:: What you are asked to do ::
From the line containing "Сырье гель-лаки,топы,базы" down to the last line of the material, output each line exactly as it appears, excluding pictures.

:: Records supplied ::
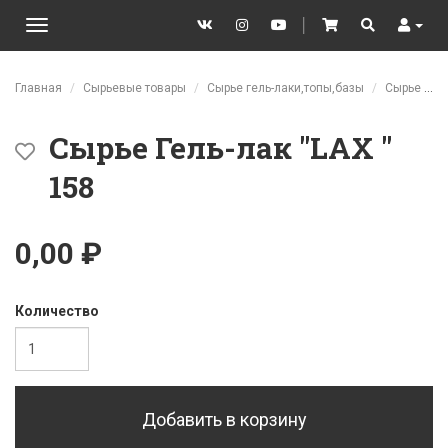
VK
Instagram
YouTube
│
Cart
Search
User
Toggle
navigation
Перейти к основному содержанию
Главная
Сырьевые товары
Сырье гель-лаки,топы,базы
Сырье LAX
Сырье Гель-лак "LAX "
158
0,00 ₽
Количество
Добавить в корзину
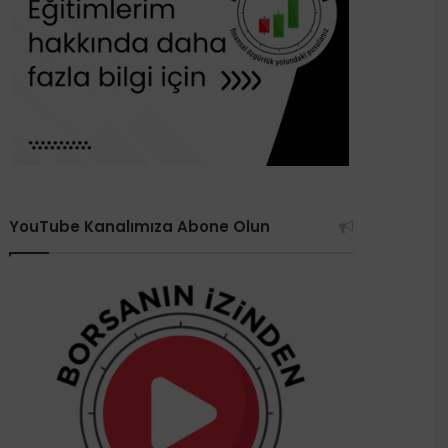
YouTube Kanalımıza Abone Olun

:: Answer section ::
Сырье гель-лаки,топы,базы
Сырье LAX
Сырье Гель-лак "LAX "
158
0,00 ₽
Количество
Добавить в корзину
YouTube Kanalımıza Abone Olun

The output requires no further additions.